See how that vane at the 7 o'clock position pretty much fills the slot when retracted? That pump has few hours on it. When it wears to the point where it's short enough to cock and jam in the slot if the pump is turned backward, it will break the carbon rotor. If the rotor doesn't break, the plastic drive coupling will shear. The old straight-vane pumps will break their drives, too, not lock the engine.
If you break it by turning the propeller backwards, it was long past its best-before date.
Long past. Rapco and Tempest pumps all have vane wear inspection provisions top tell you when to replace that pump. Buy one and get it inspected when they tell you to and you will never have pump failures unless you fly 30 hours a year and let that plastic drive coupling get old. It has a six-year recommended replacement. I don't know why anyone would buy a pump that doesn't have the vane wear inspection port, but people do.

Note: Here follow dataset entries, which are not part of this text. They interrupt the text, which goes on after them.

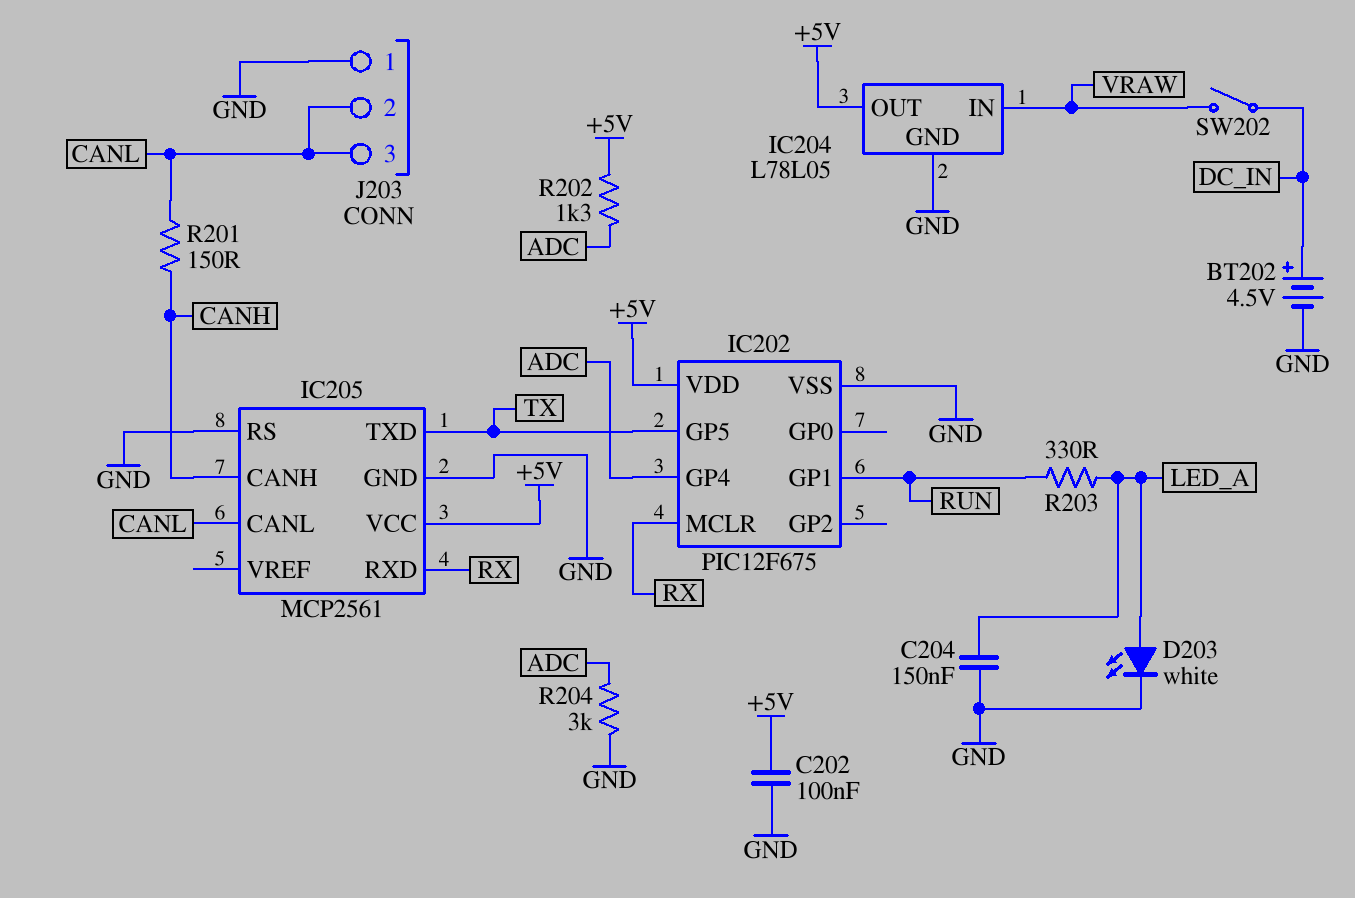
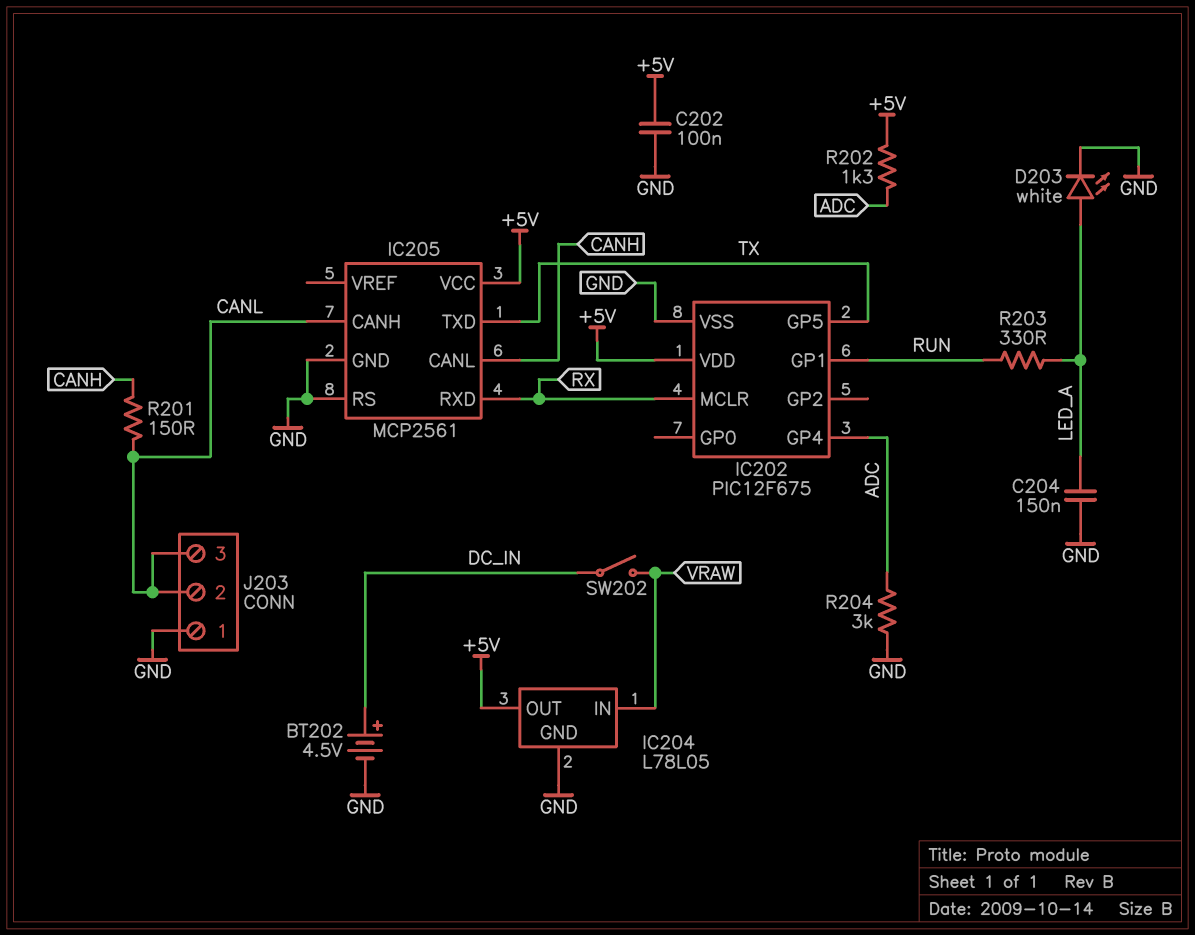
IC205 pin CANH: CANH -> CANL
IC205 pin CANL: CANL -> CANH

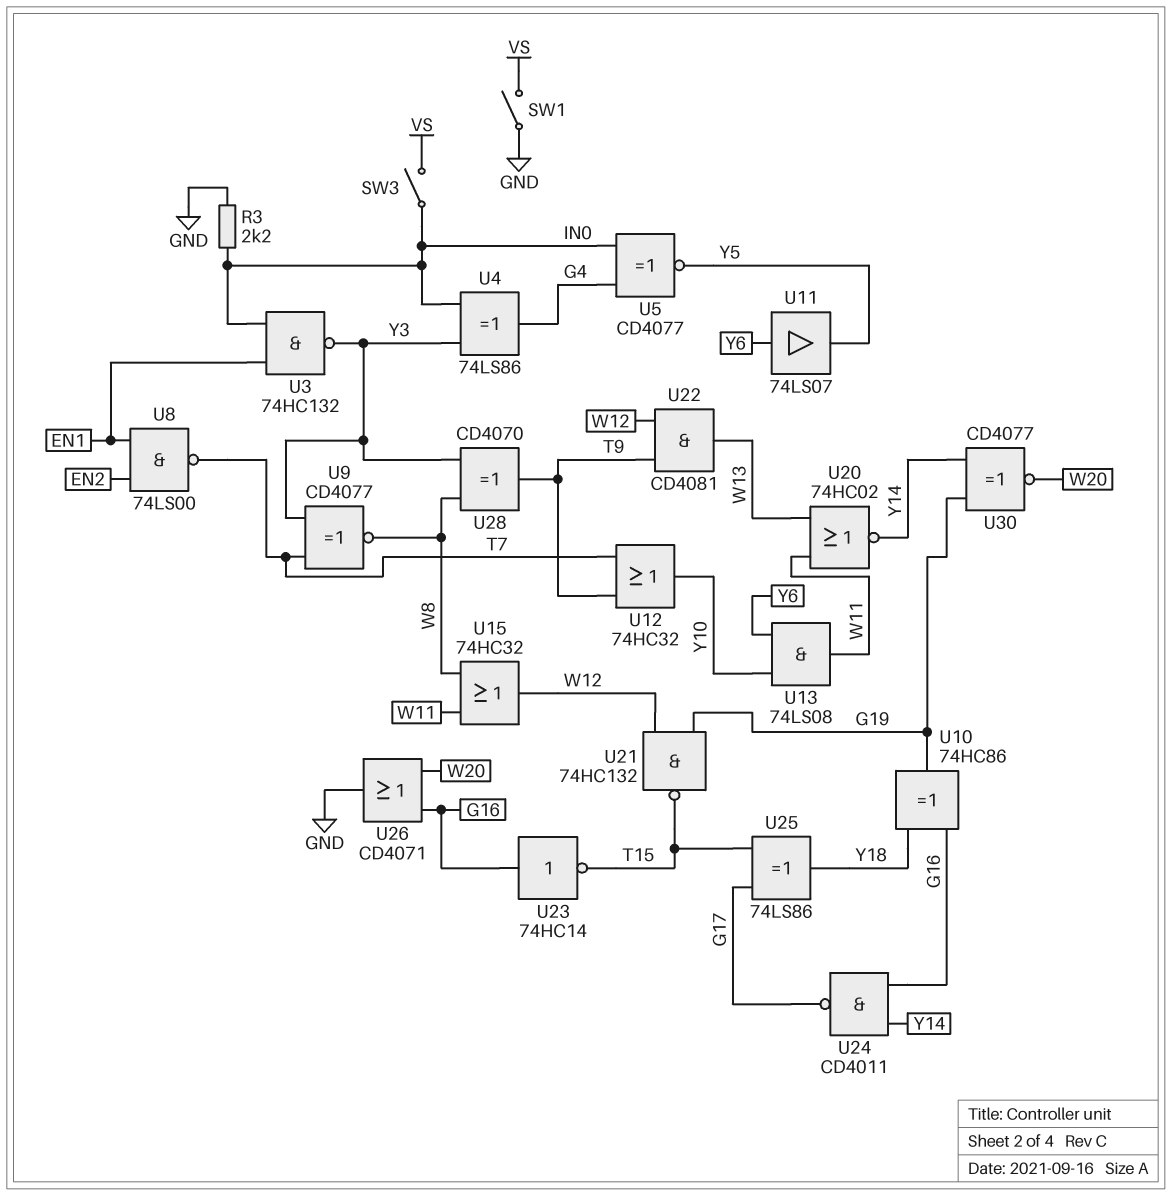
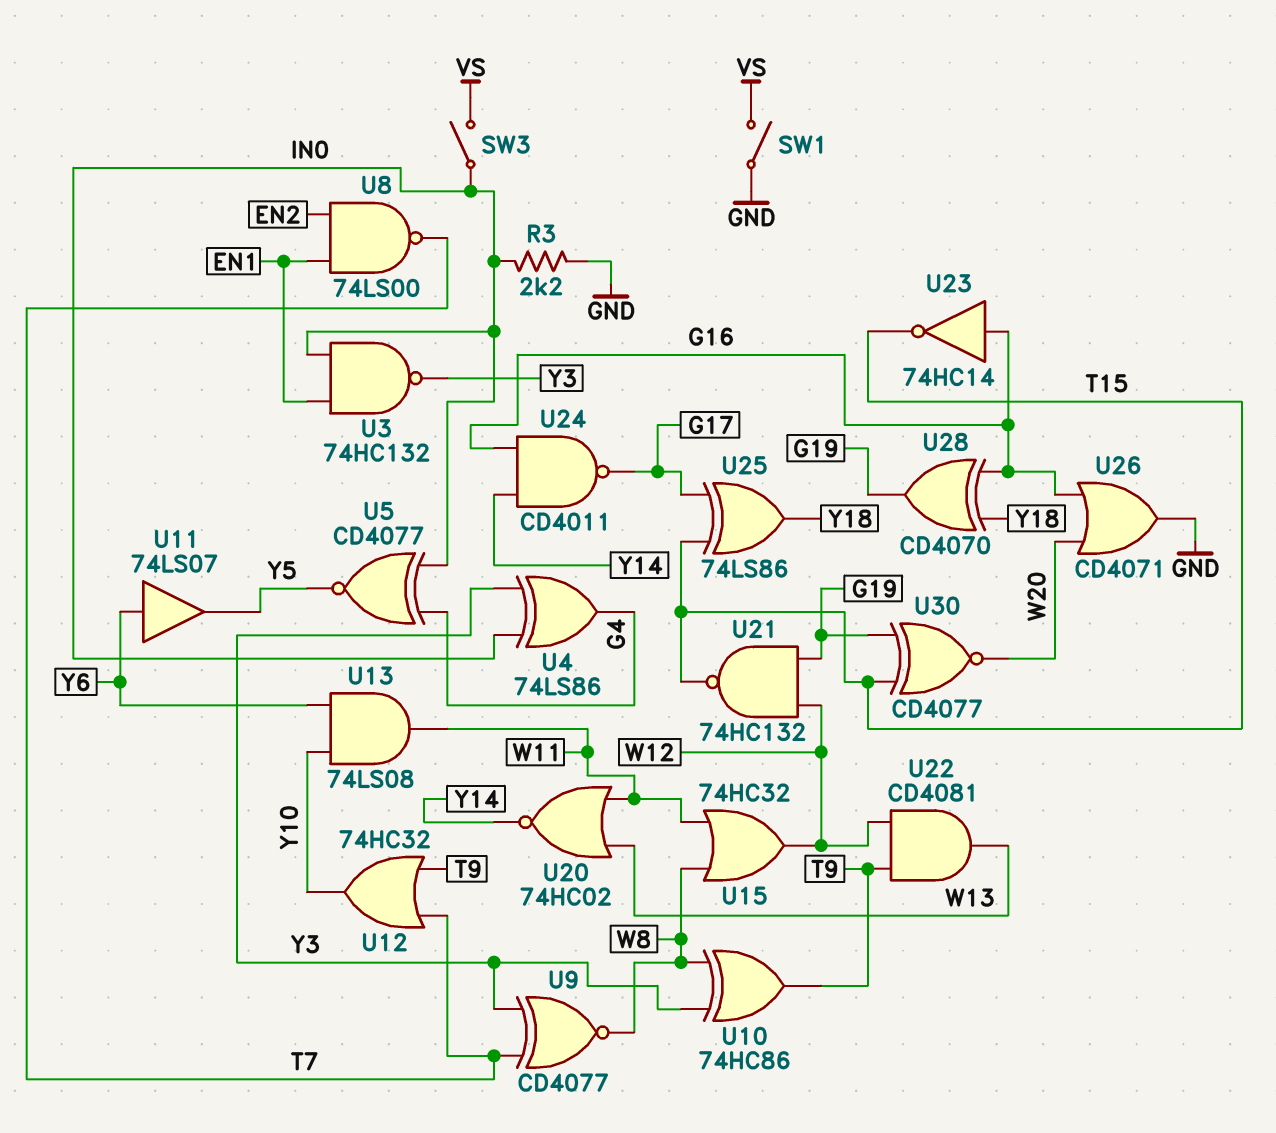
U10: XOR 74HC86 (in G16, in Y18, out G19) -> XOR 74HC86 (in W8, in Y3, out T9)
U28: XOR CD4070 (in W8, in Y3, out T9) -> XOR CD4070 (in G16, in Y18, out G19)
U30: XNOR CD4077 (in G19, in Y14, out W20) -> XNOR CD4077 (in G19, in T15, out W20)

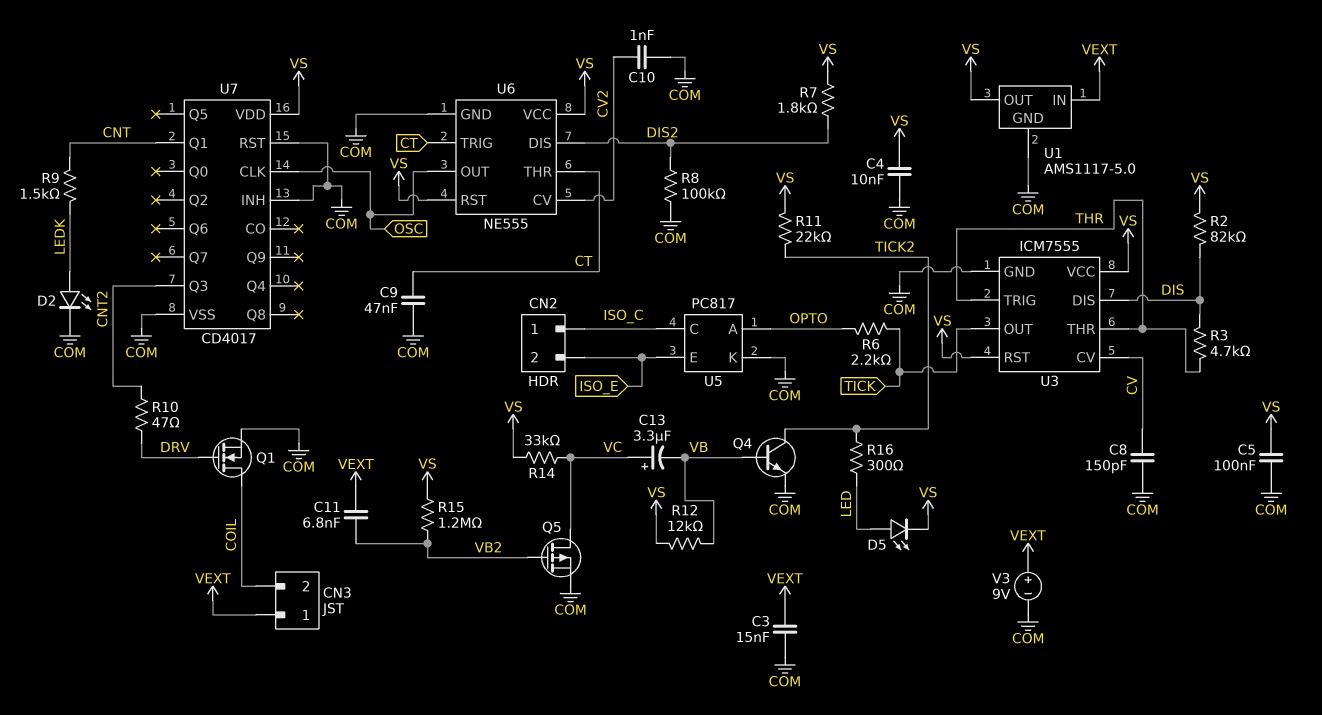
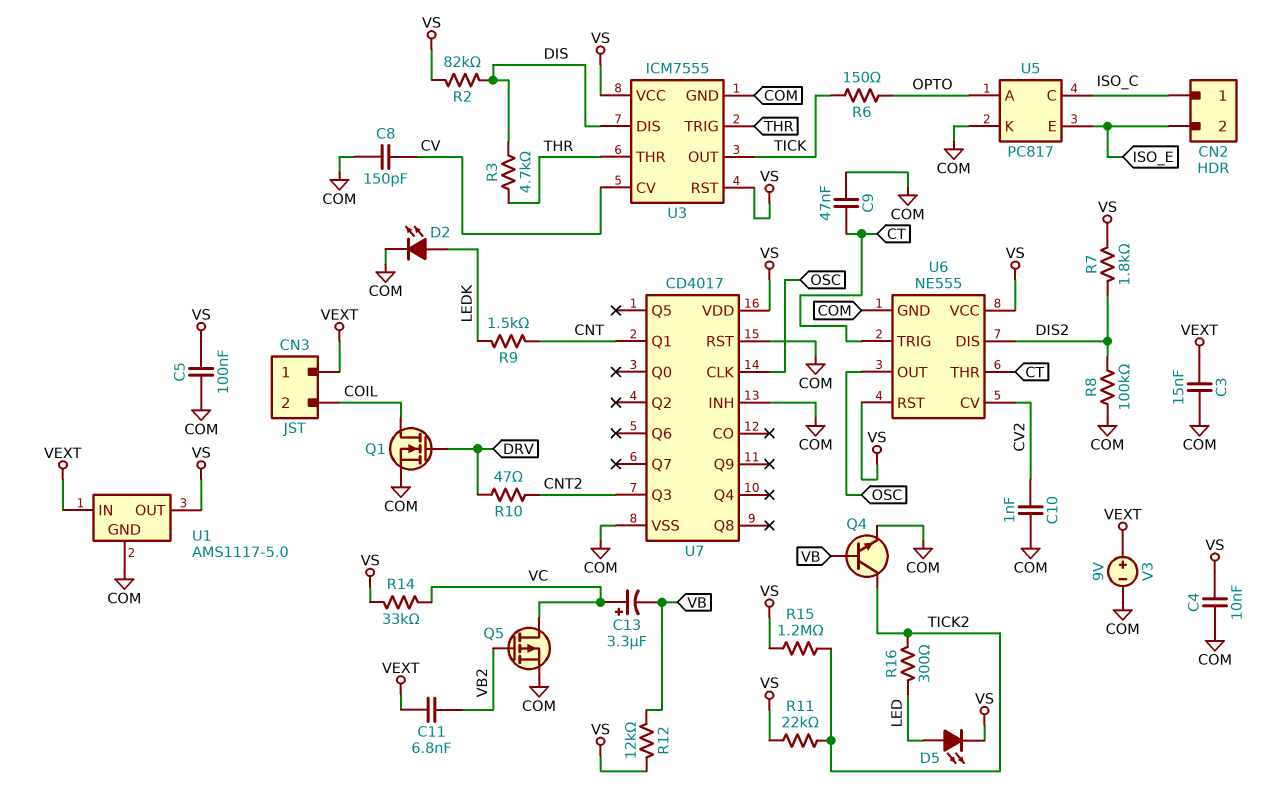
R6: 2.2k (OPTO, TICK) -> 150 (OPTO, TICK)
R15: 1.2M (VB2, VS) -> 1.2M (TICK2, VS)

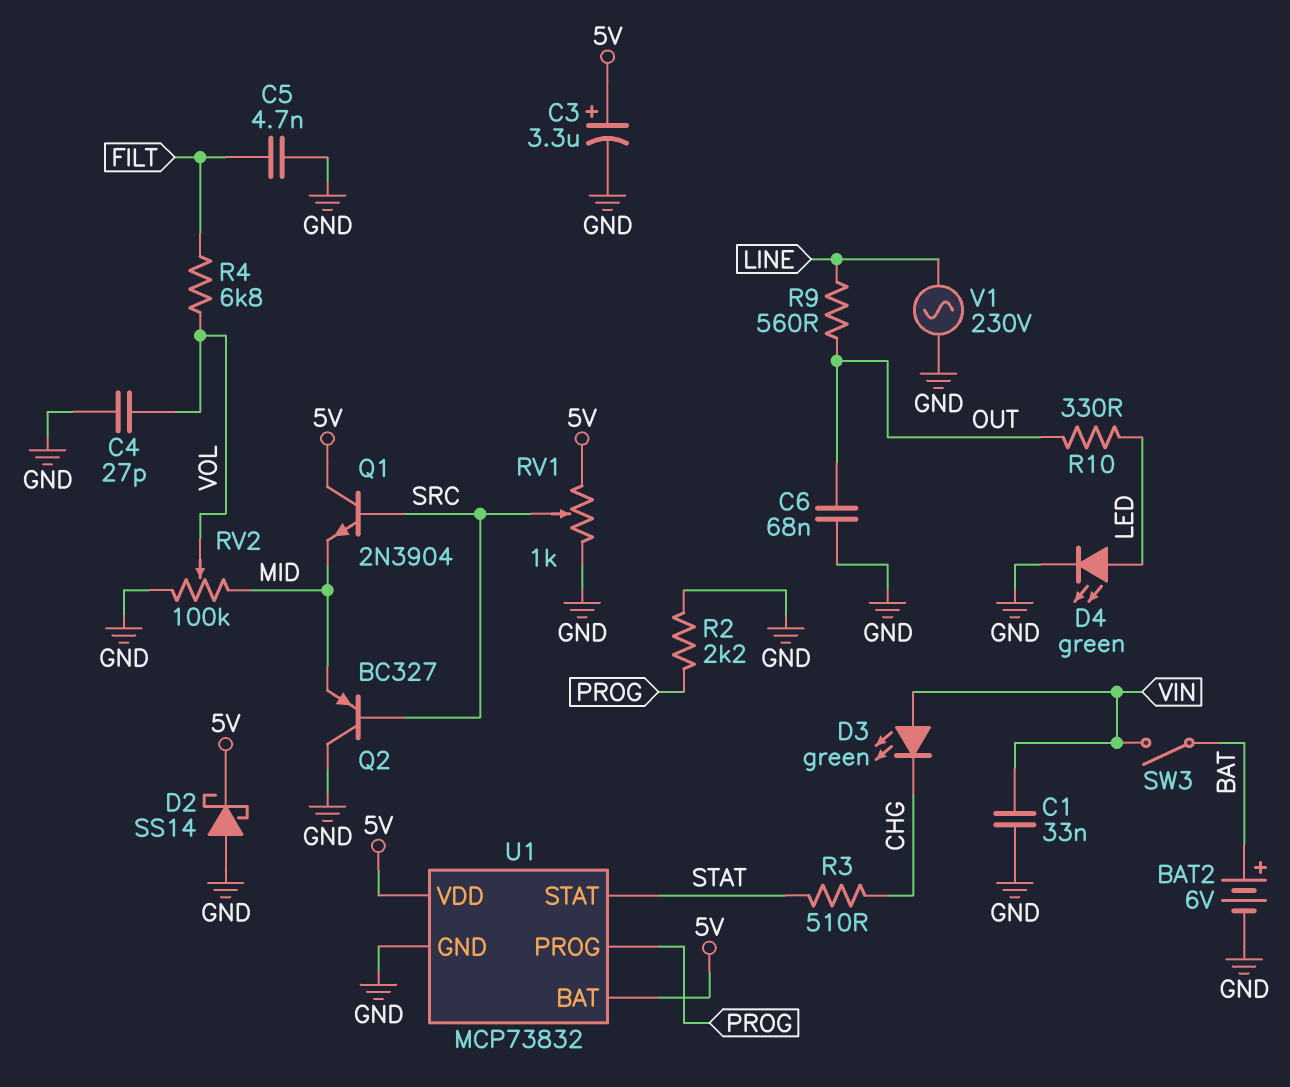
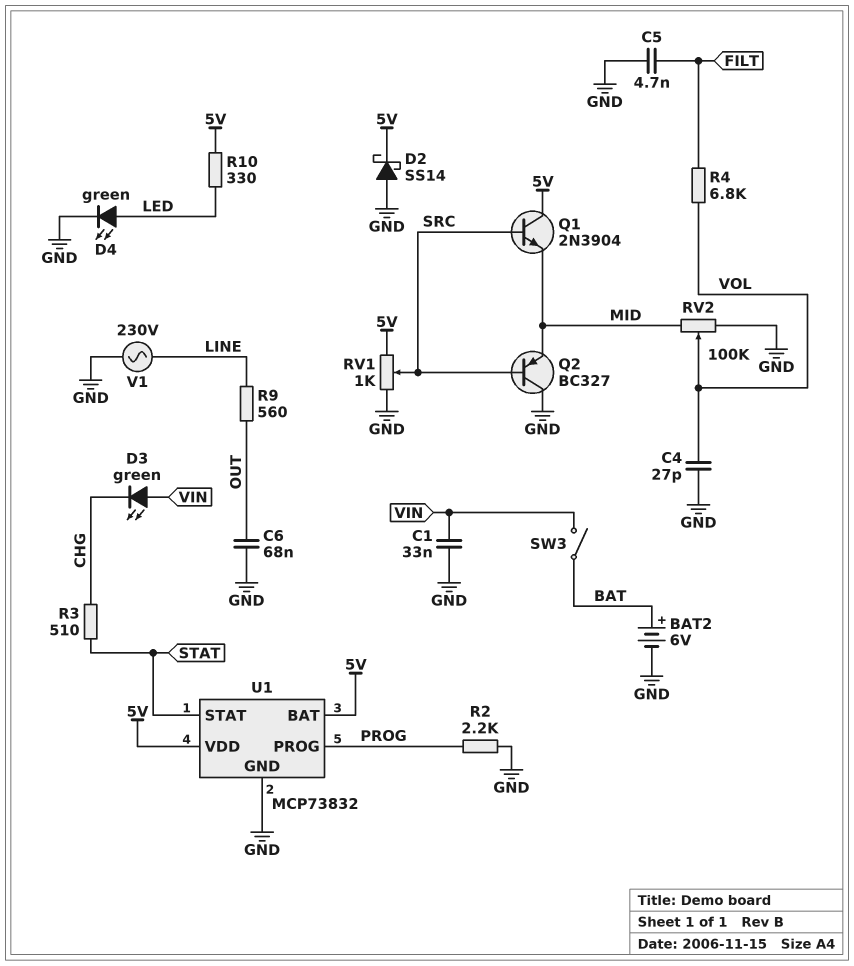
C3: 3.3uF (plus 5V, minus GND) -> none
R10: 330 (LED, OUT) -> 330 (5V, LED)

Edit: that pump in the picture above turns clockwise as seen from the camera. This minimizes the cocking forces on the vanes during normal rotation, but also increases them if turned backward. And that prop can turn backward if the engine kicks back, or as the prop stops it sometimes rocks back and forth a bit, and when a mechanic checks compression or sets the mag timing he's moving the prop both ways. Like I say, if it breaks when you turned it backwards, it was shot anyway and one should be glad it failed on the ground and not in flight at night or in IMC.